En sortant du magasin, Kyôshirô s'est fait renverser par une voiture et il a été hospitalisé. Il a quelques contusions et doit rester sous surveillance un ou deux jours. Mais dans son lit, il entend:
"Les bruits des voitures, les sirènes des ambulances, les grincements des grues sur les chantiers de nuit, tous les bruits de la ville lui semblaient alors comme autant de rugissements des démons.
Kyôshirô, immobile, résistait. Il écoutait les démons hurler et rugir avec furie, et il endurait son mal sans bouger, avec courage. Il savait qu'il fallait tenir bon. [...]
Car le combat de Kyôshirô contre les démons ne faisait que commencer. Une rude bataille venait de s'engager et il ne pouvait dire quelle en serait la durée."

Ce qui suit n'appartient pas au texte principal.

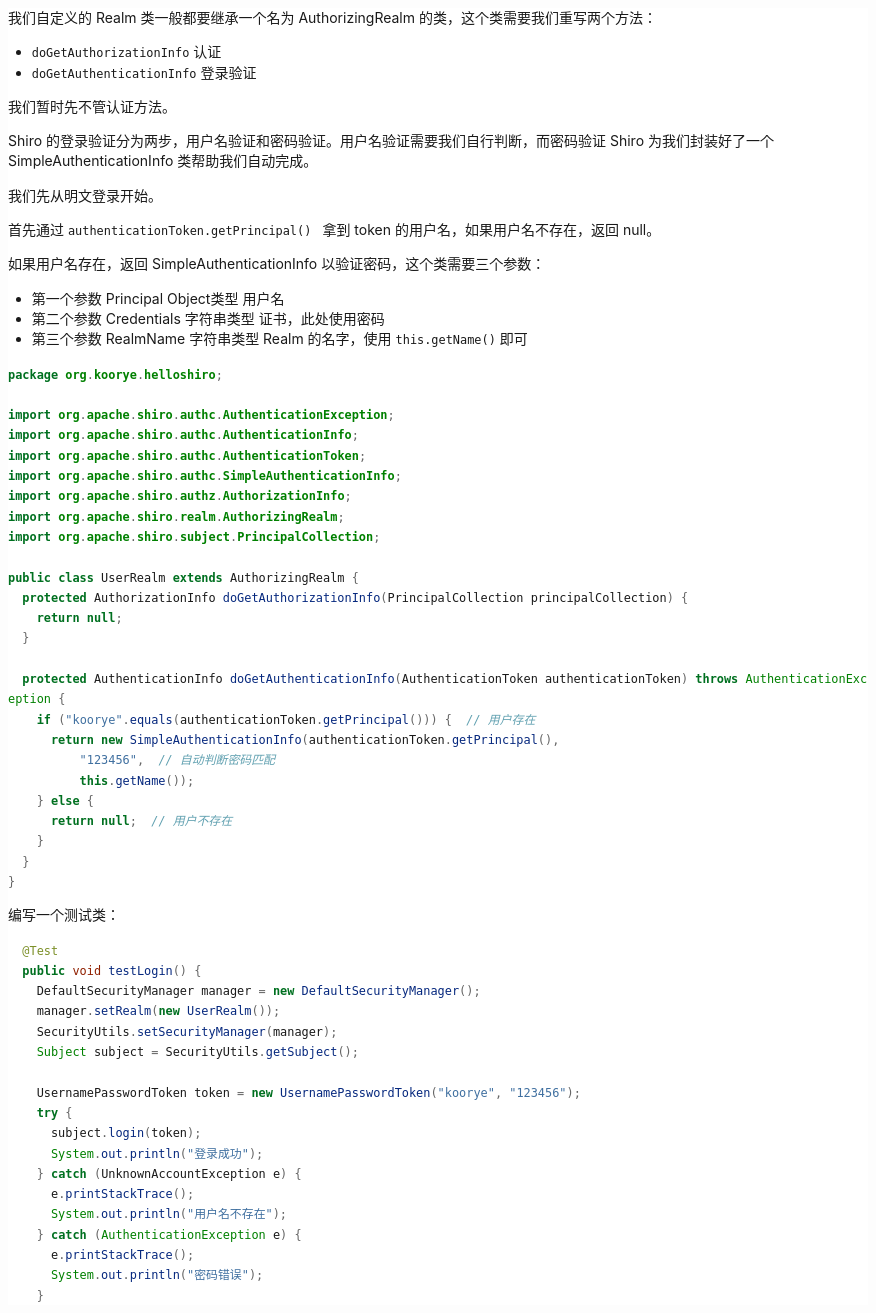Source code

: 我们自定义的 Realm 类一般都要继承一个名为 AuthorizingRealm 的类，这个类需要我们重写两个方法：

- `doGetAuthorizationInfo`  认证
- `doGetAuthenticationInfo`  登录验证

我们暂时先不管认证方法。

Shiro 的登录验证分为两步，用户名验证和密码验证。用户名验证需要我们自行判断，而密码验证 Shiro 为我们封装好了一个 SimpleAuthenticationInfo 类帮助我们自动完成。

我们先从明文登录开始。

首先通过 `authenticationToken.getPrincipal() ` 拿到 token 的用户名，如果用户名不存在，返回 null。

如果用户名存在，返回 SimpleAuthenticationInfo 以验证密码，这个类需要三个参数：

- 第一个参数  Principal  Object类型  用户名
- 第二个参数  Credentials  字符串类型  证书，此处使用密码
- 第三个参数  RealmName  字符串类型   Realm 的名字，使用 `this.getName()` 即可

```java
package org.koorye.helloshiro;

import org.apache.shiro.authc.AuthenticationException;
import org.apache.shiro.authc.AuthenticationInfo;
import org.apache.shiro.authc.AuthenticationToken;
import org.apache.shiro.authc.SimpleAuthenticationInfo;
import org.apache.shiro.authz.AuthorizationInfo;
import org.apache.shiro.realm.AuthorizingRealm;
import org.apache.shiro.subject.PrincipalCollection;

public class UserRealm extends AuthorizingRealm {
  protected AuthorizationInfo doGetAuthorizationInfo(PrincipalCollection principalCollection) {
    return null;
  }

  protected AuthenticationInfo doGetAuthenticationInfo(AuthenticationToken authenticationToken) throws AuthenticationException {
    if ("koorye".equals(authenticationToken.getPrincipal())) {  // 用户存在
      return new SimpleAuthenticationInfo(authenticationToken.getPrincipal(),
          "123456",  // 自动判断密码匹配
          this.getName());
    } else {
      return null;  // 用户不存在
    }
  }
}
```

编写一个测试类：

```java
  @Test
  public void testLogin() {
    DefaultSecurityManager manager = new DefaultSecurityManager();
    manager.setRealm(new UserRealm());
    SecurityUtils.setSecurityManager(manager);
    Subject subject = SecurityUtils.getSubject();

    UsernamePasswordToken token = new UsernamePasswordToken("koorye", "123456");
    try {
      subject.login(token);
      System.out.println("登录成功");
    } catch (UnknownAccountException e) {
      e.printStackTrace();
      System.out.println("用户名不存在");
    } catch (AuthenticationException e) {
      e.printStackTrace();
      System.out.println("密码错误");
    }
```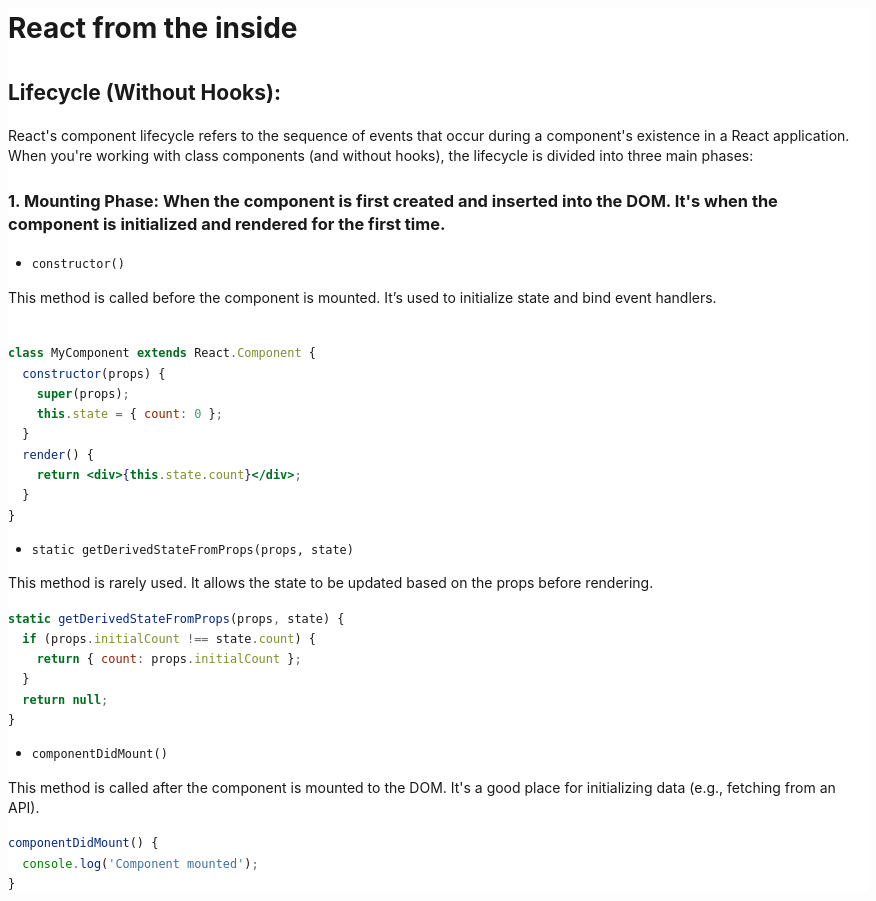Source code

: # React from the inside

## Lifecycle (Without Hooks):

React's component lifecycle refers to the sequence of events that occur during a component's existence in a React application. When you're working with class components (and without hooks), the lifecycle is divided into three main phases:

### 1. Mounting Phase: When the component is first created and inserted into the DOM. It's when the component is initialized and rendered for the first time.

- `constructor()`

This method is called before the component is mounted. It’s used to initialize state and bind event handlers.

```jsx

class MyComponent extends React.Component {
  constructor(props) {
    super(props);
    this.state = { count: 0 };
  }
  render() {
    return <div>{this.state.count}</div>;
  }
}
```

- `static getDerivedStateFromProps(props, state)`

This method is rarely used. It allows the state to be updated based on the props before rendering.

```jsx
static getDerivedStateFromProps(props, state) {
  if (props.initialCount !== state.count) {
    return { count: props.initialCount };
  }
  return null;
}
```

- `componentDidMount()`

This method is called after the component is mounted to the DOM. It's a good place for initializing data (e.g., fetching from an API).

```jsx
componentDidMount() {
  console.log('Component mounted');
}

```
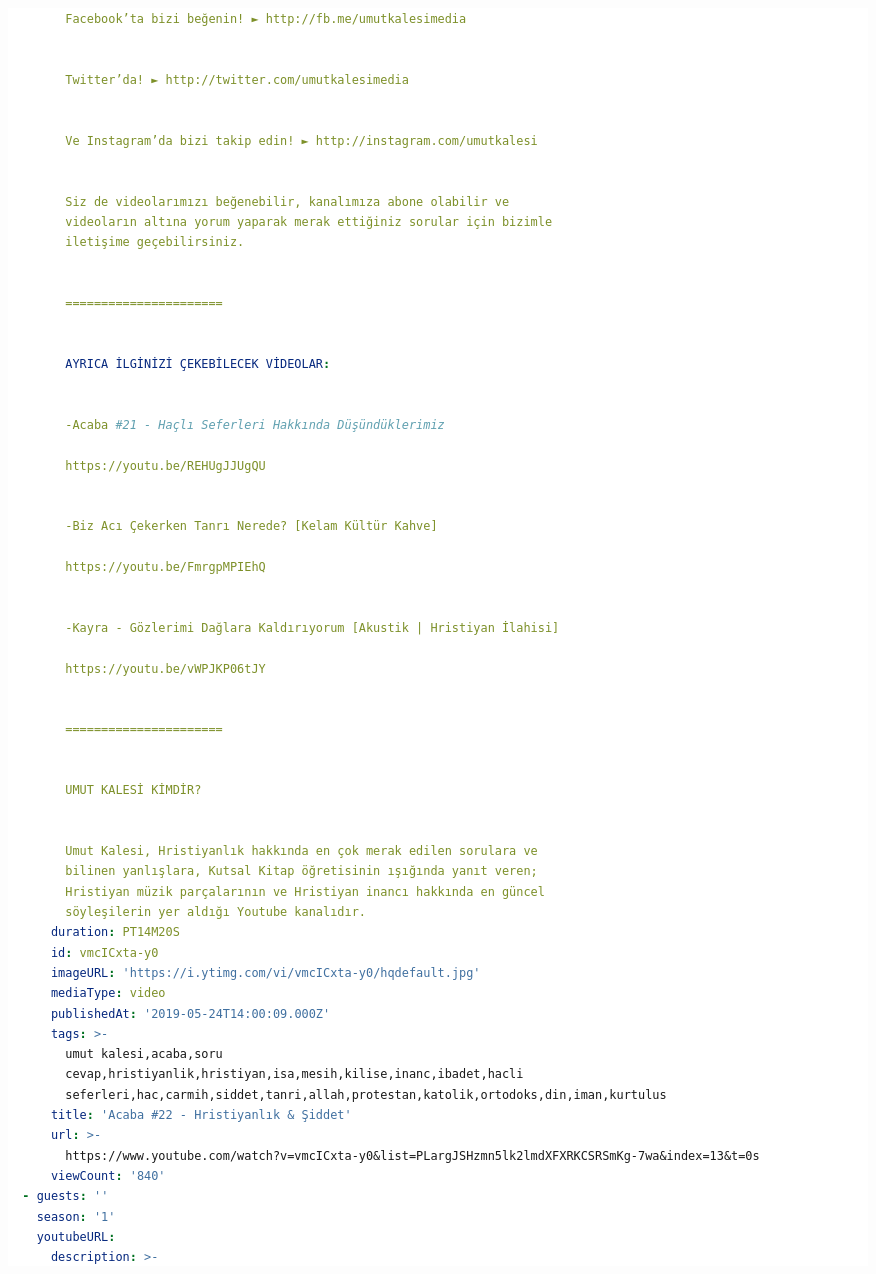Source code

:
 ```yaml
        Facebook’ta bizi beğenin! ► http://fb.me/umutkalesimedia 


        Twitter’da! ► http://twitter.com/umutkalesimedia 


        Ve Instagram’da bizi takip edin! ► http://instagram.com/umutkalesi 


        Siz de videolarımızı beğenebilir, kanalımıza abone olabilir ve
        videoların altına yorum yaparak merak ettiğiniz sorular için bizimle
        iletişime geçebilirsiniz.


        ======================


        AYRICA İLGİNİZİ ÇEKEBİLECEK VİDEOLAR:


        -Acaba #21 - Haçlı Seferleri Hakkında Düşündüklerimiz

        https://youtu.be/REHUgJJUgQU


        -Biz Acı Çekerken Tanrı Nerede? [Kelam Kültür Kahve]

        https://youtu.be/FmrgpMPIEhQ


        -Kayra - Gözlerimi Dağlara Kaldırıyorum [Akustik | Hristiyan İlahisi]

        https://youtu.be/vWPJKP06tJY


        ======================


        UMUT KALESİ KİMDİR?


        Umut Kalesi, Hristiyanlık hakkında en çok merak edilen sorulara ve
        bilinen yanlışlara, Kutsal Kitap öğretisinin ışığında yanıt veren;
        Hristiyan müzik parçalarının ve Hristiyan inancı hakkında en güncel
        söyleşilerin yer aldığı Youtube kanalıdır.
      duration: PT14M20S
      id: vmcICxta-y0
      imageURL: 'https://i.ytimg.com/vi/vmcICxta-y0/hqdefault.jpg'
      mediaType: video
      publishedAt: '2019-05-24T14:00:09.000Z'
      tags: >-
        umut kalesi,acaba,soru
        cevap,hristiyanlik,hristiyan,isa,mesih,kilise,inanc,ibadet,hacli
        seferleri,hac,carmih,siddet,tanri,allah,protestan,katolik,ortodoks,din,iman,kurtulus
      title: 'Acaba #22 - Hristiyanlık & Şiddet'
      url: >-
        https://www.youtube.com/watch?v=vmcICxta-y0&list=PLargJSHzmn5lk2lmdXFXRKCSRSmKg-7wa&index=13&t=0s
      viewCount: '840'
  - guests: ''
    season: '1'
    youtubeURL:
      description: >-
```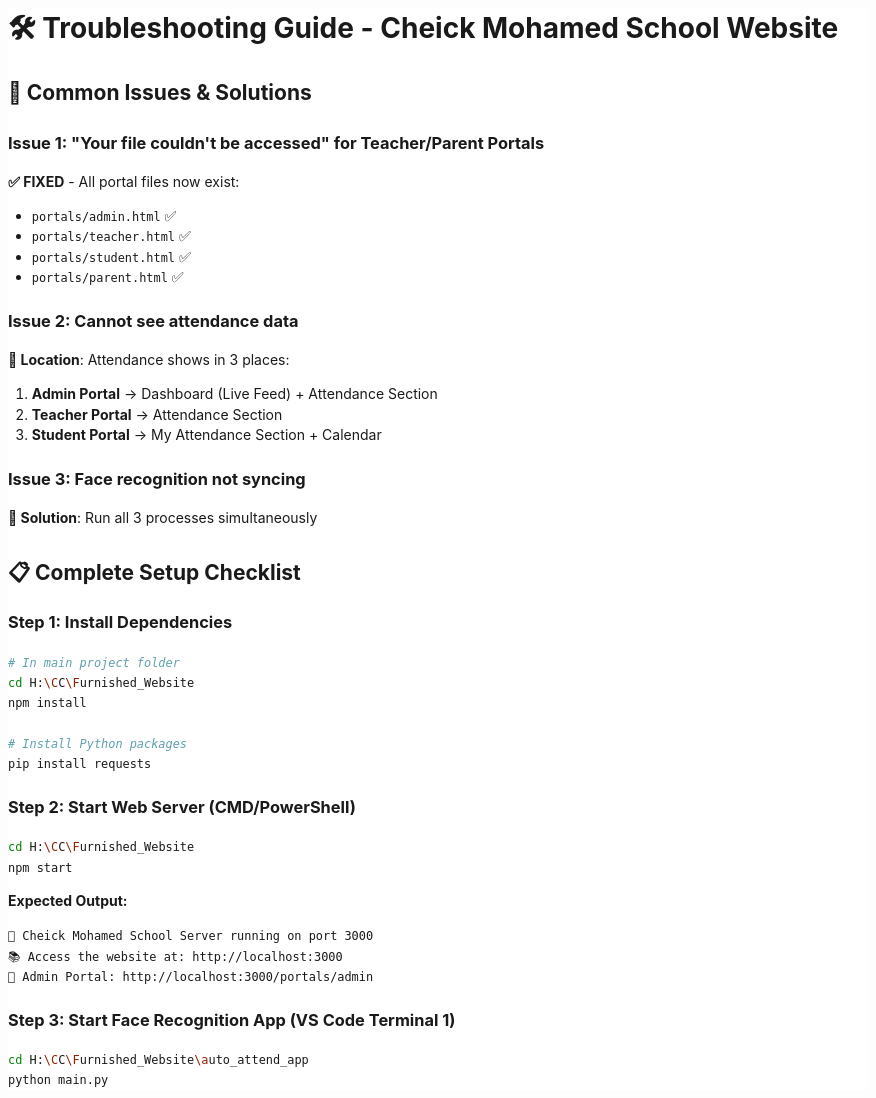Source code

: # 🛠️ Troubleshooting Guide - Cheick Mohamed School Website

## 🚨 Common Issues & Solutions

### Issue 1: "Your file couldn't be accessed" for Teacher/Parent Portals
**✅ FIXED** - All portal files now exist:
- `portals/admin.html` ✅
- `portals/teacher.html` ✅  
- `portals/student.html` ✅
- `portals/parent.html` ✅

### Issue 2: Cannot see attendance data
**📍 Location**: Attendance shows in 3 places:
1. **Admin Portal** → Dashboard (Live Feed) + Attendance Section
2. **Teacher Portal** → Attendance Section  
3. **Student Portal** → My Attendance Section + Calendar

### Issue 3: Face recognition not syncing
**🔧 Solution**: Run all 3 processes simultaneously

## 📋 Complete Setup Checklist

### Step 1: Install Dependencies
```bash
# In main project folder
cd H:\CC\Furnished_Website
npm install

# Install Python packages
pip install requests
```

### Step 2: Start Web Server (CMD/PowerShell)
```bash
cd H:\CC\Furnished_Website
npm start
```
**Expected Output:**
```
🏫 Cheick Mohamed School Server running on port 3000
📚 Access the website at: http://localhost:3000
🔧 Admin Portal: http://localhost:3000/portals/admin
```

### Step 3: Start Face Recognition App (VS Code Terminal 1)
```bash
cd H:\CC\Furnished_Website\auto_attend_app
python main.py
```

De retour chez son fils, il sait qu'il doit s'enfuir avec Sayuri pour échapper à ces démons destructeurs et trouver un endroit protégé où elle pourra grandir à l'abri et devenir une belle jeune fille digne du Manyô-shû. Profitant de l'absence momentanée de sa bru, il réussit à partir emmenant sa petite-fille. Le soir, dans un square de Tôkyô, ne sachant pas où aller, il est aidé par une jeune fille. Originaire du mont Tsukuba, elle s'est enfuie de chez ses parents, il y a un an. Un poème du Manyô-shû parle du mont. Tendre avec l'enfant, elle plait à Kyôshirô qui lui propose de les accompagner.
" [...] Nous allons dans les champs où fleurissent les violettes, à la campagne où fleurissent les andromèdes. Et puis encore dans le Hokuriku, sur la côte de la mer du Japon et dans les montagnes du Yamato.
-Vous allez voyager vraiment partout.
-Il faut bien puisqu'il s'agit de chercher l'endroit le plus tranquille et le plus beau du monde."
Conduits par un chauffeur de taxi, ils quittent Tôkyô et prennent l'ancien trajet du Tôkaidô.
Jour après jour, ils roulent. Tous les noms écrits dans les poèmes que sont-ils devenus? La rivière Haitsuki autrefois traversée par le poète Ôtomo no Yakamochi? "A partir de ce moment-là, quelque chose de triste et froid commença à envahir le coeur de Kyôshirô." Partout les démons rugissent de la même manière. Ils ont contourné le lac Biwa, la mer d'Ômi des temps passés. Ils ont pénétré loin dans les montagnes. Et en longeant la rivière Ado, ils ont trouvé une ferme accueillante. En haut de la colline, le paysage est magnifique et calme. Kyôshirô a enfin son lieu idéal.
Tout ne se passera pas comme l'espérait Kyôshirô. Le Japon moderne est irréductible.
Mais il se lancera dans son ultime bataille.